In short, this was a very short-term win that turned into a long-term disaster and a lesson in how not to do disaster PR in 2017. The centre held. But only for about 30 minutes. This was a landmark in public relations. A tipping point. This was the day that everyone could suddenly smell bullshit.

It wasn’t long before journalists and columnists could smell blood over this rather unpleasant stench, with everyone from the Sun to the Guardian publishing columns slating Spacey’s tactics. The picture in the US media was much the same.

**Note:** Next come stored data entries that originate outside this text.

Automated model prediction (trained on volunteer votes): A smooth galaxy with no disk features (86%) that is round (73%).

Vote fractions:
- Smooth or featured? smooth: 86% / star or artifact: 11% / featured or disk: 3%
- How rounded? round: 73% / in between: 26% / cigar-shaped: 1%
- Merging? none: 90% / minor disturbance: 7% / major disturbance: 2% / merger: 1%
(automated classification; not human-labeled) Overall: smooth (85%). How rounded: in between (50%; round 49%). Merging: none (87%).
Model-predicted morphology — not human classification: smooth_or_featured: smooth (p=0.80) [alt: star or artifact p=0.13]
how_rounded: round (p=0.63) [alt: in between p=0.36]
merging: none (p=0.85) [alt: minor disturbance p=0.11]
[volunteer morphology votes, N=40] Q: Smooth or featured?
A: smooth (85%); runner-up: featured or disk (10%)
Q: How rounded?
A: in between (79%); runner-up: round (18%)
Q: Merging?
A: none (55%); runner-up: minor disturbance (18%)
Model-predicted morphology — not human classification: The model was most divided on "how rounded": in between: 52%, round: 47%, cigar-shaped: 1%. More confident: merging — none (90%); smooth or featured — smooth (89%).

Before too long, Netflix was distancing itself from Spacey and others were following. The strategy had not only failed, it had spectacularly backfired. Within hours, people were speculating as to just how much Spacey was like his character Frank Underwood in House of Cards. After all this was almost an Underwood play. ‘There’s no better way to overpower a trickle of doubt than with a flood of naked truth.’

So far so bad for Spacey, but this was a sea-change moment in PR too. The public have already become accustomed to President Trump dropping bombs (sometimes literally) to deflect attention away from a crisis, with Spacey’s team illustrating  how that works outside the Whitehouse. Much active crisis management from PRs will now result in them being called out for ‘doing a Spacey’, damaging both agency and client alike.

New ideas and new strategies will now have to be called upon in even the smallest crisis where saying nothing and going on a long holiday is not an option. PR now has its own crisis to manage, which could easily snowball. To quote Francis Urquhart (the original House of Cards lead in the 1990 UK version): ‘Nothing lasts for ever. Even the longest, most glittering reign must come to an end some day.’